I hold a M.Sc. in Electrical Engineering from Stanford University. Before coming to Stanford, I worked for a year on distributed storage for the cloud at Arrikto. I received my undergraduate degree in Electrical and Computer Engineering from National Technical University of Athens in Greece, where I was advised by Nectarios Koziris.
In Summer 2017, Summer 2018, Summer 2019, and Fall 2019, I worked as a PhD intern at Google for the NetInfra and Borg teams in Sunnyvale, CA.
I will be an Assistant Professor of Computer Science at Columbia University starting July 2023. Before that, I will spend a year at Google SRG
Recent News
- November 2021: Our paper on serverless function scheduling is now available on arXiv!
- November 2021: Presented Syrup at the Cornell Systems Lunch.
- October 2021: Our progress report on DBOS was accepted to CIDR 2022! Stay tuned for more exciting results from this project.
- October 2021: Presented Syrup at the Stanford Systems Seminar.
- October 2021: Presented Syrup at the Columbia Systems Seminar.
- August 2021: Excited to have Syrup and DBOS accepted at SOSP 2021 and VLDB 2022, respectively! Syrup is a framework that allows users to easily specify and safely deploy custom scheduling policies across the stack, while DBOS is a cluster operating system built around a distributed database.
- June 2021: Check our HotOS talk on a new interface and hardware design for threading.

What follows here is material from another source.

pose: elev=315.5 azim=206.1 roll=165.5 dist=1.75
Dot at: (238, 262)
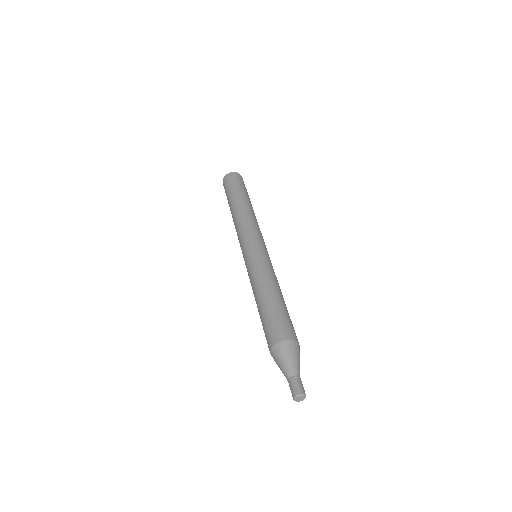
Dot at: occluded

- November 2020: Hang presented our OSDI paper on enabling rack-scale computing using programmable switches. The novelty of the paper is a two-level scheduling scheme that leverages Shinjuku for end-host scheduling and a Tofino switch data plane for inter-server scheduling.
- October 2020: Presented PACT at SoCC 2020. PACT helps towards addressing climate change, one of the biggest challenges of our time, by transparently reducing data center carbon footprint through workload- and power-aware scheduling.

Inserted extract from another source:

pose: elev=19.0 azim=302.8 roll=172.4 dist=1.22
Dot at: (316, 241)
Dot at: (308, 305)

- August 2020: Selected for a Facebook Research Award in Networking based on our proposal on end-to-end scheduling for networked applications.
- November 2019: Presented our vision on serverless function scheduling at SoCC 2019.
- November 2019: Jack presented our paper on offloading Shinjuku's scheduler to a programmable network device at HotNets 2019.
- November 2019: Invited to present an overview of our work on request scheduling for microsecond-scale tail latency at the 2019 IBM Research Student Workshop on Systems and Cloud.
- June 2019: Gave a talk on Shinjuku at the Platform Lab Retreat.
- February 2019: Presented our Shinjuku paper on scheduling at microsecond-scale at NSDI (video).